As the President of the Indian Cultural Heritage Foundation, Revathi Satyu continues to promote and encourage other dance, music and art connoisseurs around the world. She is a true athlete of the art. The dance studio spends a great deal of time and energy in connecting the ancient traditions with the ideas and stories of the present and the future. “She’d dance in the kitchen while we were at school, choreograph in her head while listening to music in the carpool line, and drag us to hours upon hours of dance lessons on weekends, because that was her happy place,”  her daughter Arpana said.

Revathi has been the choreographer and artistic director for a number of dance dramas, raising funds for deserving causes. Every performance by the school encapsulates in the performance a message or story the students can relate to. Powerful stories for instance of different aspects of the mother; Jiva or the art of protecting the environment or our roots are conveyed using abhinaya and nritta or rhythmic footwork, geometric movement, codified hand gestures, and facial expressions. The performers with technical virtuosity express devotion to the deities and their cultural tradition. They share their knowledge of the different facets of Indian deities and mythological stories with their non-Indian audiences.

Revathi Satyu’s dance journey began in India where she reached great heights. Illustrious gurus, U.S. Krishna Rao and Chandrabhaga Devi, Pandanallur Muthiah Pillai, Tanjore K.P. Kittappa Pillai and Mysore Venkatalakshamma, shaped her into a worldclass Bharatnatyam dancer and stage actress in India where she performed for a decade 1965-1974. Revathi Satyu is a sought after Bharatanatyam dancer. Karnataka Kalashri, Bharata Kala Rathna, Sangita Sambrahma and recently winner of the Mary McLarry Lifetime Achiement Award from the Dance Council of North Texas her outstanding contribution in the field of classical dance has been awarded many times.

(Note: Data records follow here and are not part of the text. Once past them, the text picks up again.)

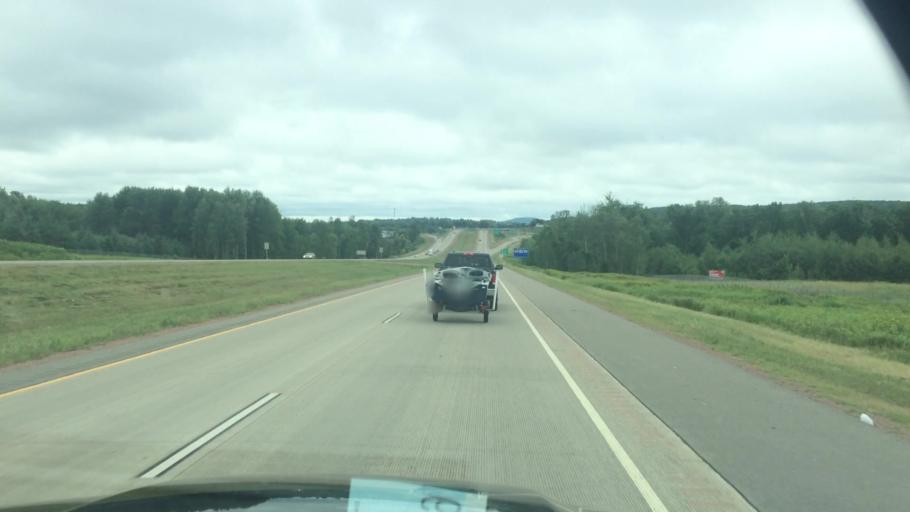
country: US
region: Wisconsin
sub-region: Marathon County
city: Wausau
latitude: 45.0015
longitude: -89.6585
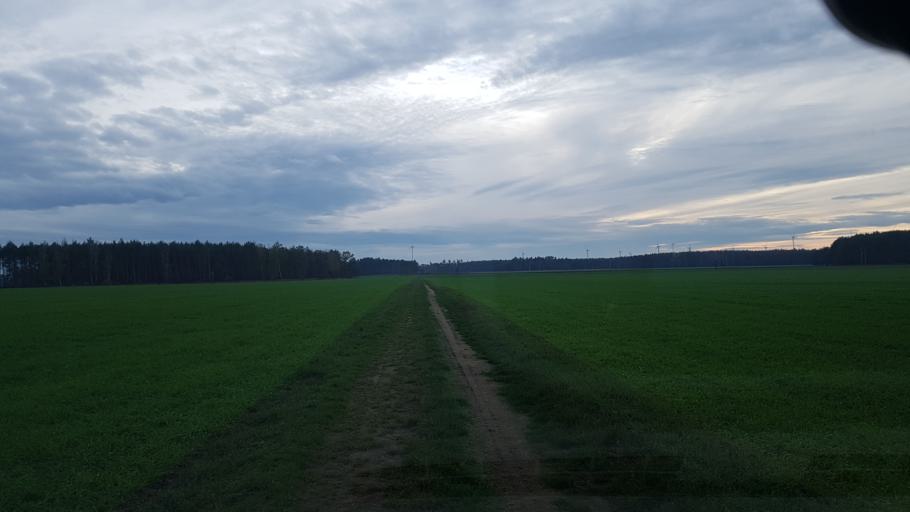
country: DE
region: Brandenburg
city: Falkenberg
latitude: 51.5388
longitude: 13.2719
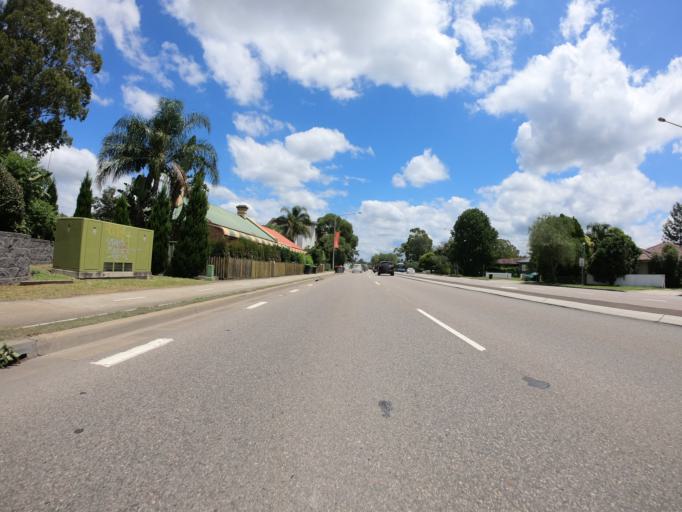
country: AU
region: New South Wales
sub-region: Penrith Municipality
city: Penrith
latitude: -33.7618
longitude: 150.6836
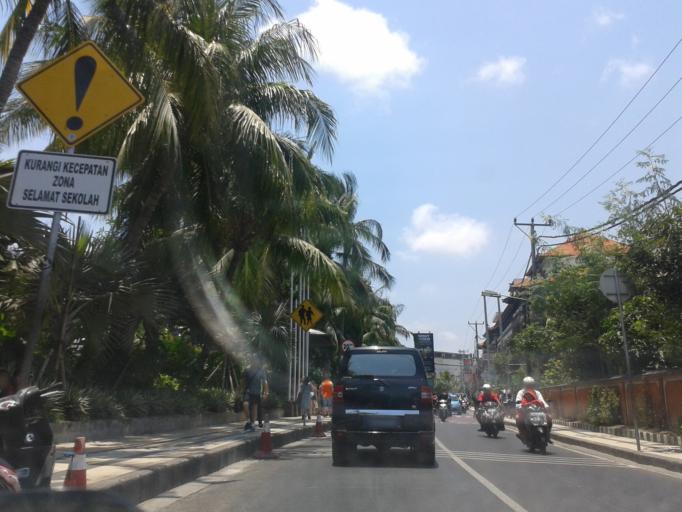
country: ID
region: Bali
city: Kuta
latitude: -8.7264
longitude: 115.1704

Earlier this year she was endowed with the prestigious title of “Nritya Darshini” by Kalaimamani Smt. Priyadarsini Govind. Additionally Revathi Satyu is being honored by Saptami Foundation, with the title of ‘Natya Chinthamani’ on November 23rd, 2019. The Nirtya Darshni award recognized her as an outstanding dancer and guru.

Dance flows through her and this teller of ancient and modern stories steals your heart with a fluidity of motion and a flash of her expressive eyes. As Arpana her daughter says, “As perennial as a rose, so is my mom–she stretches further and blooms brighter as the years go on.”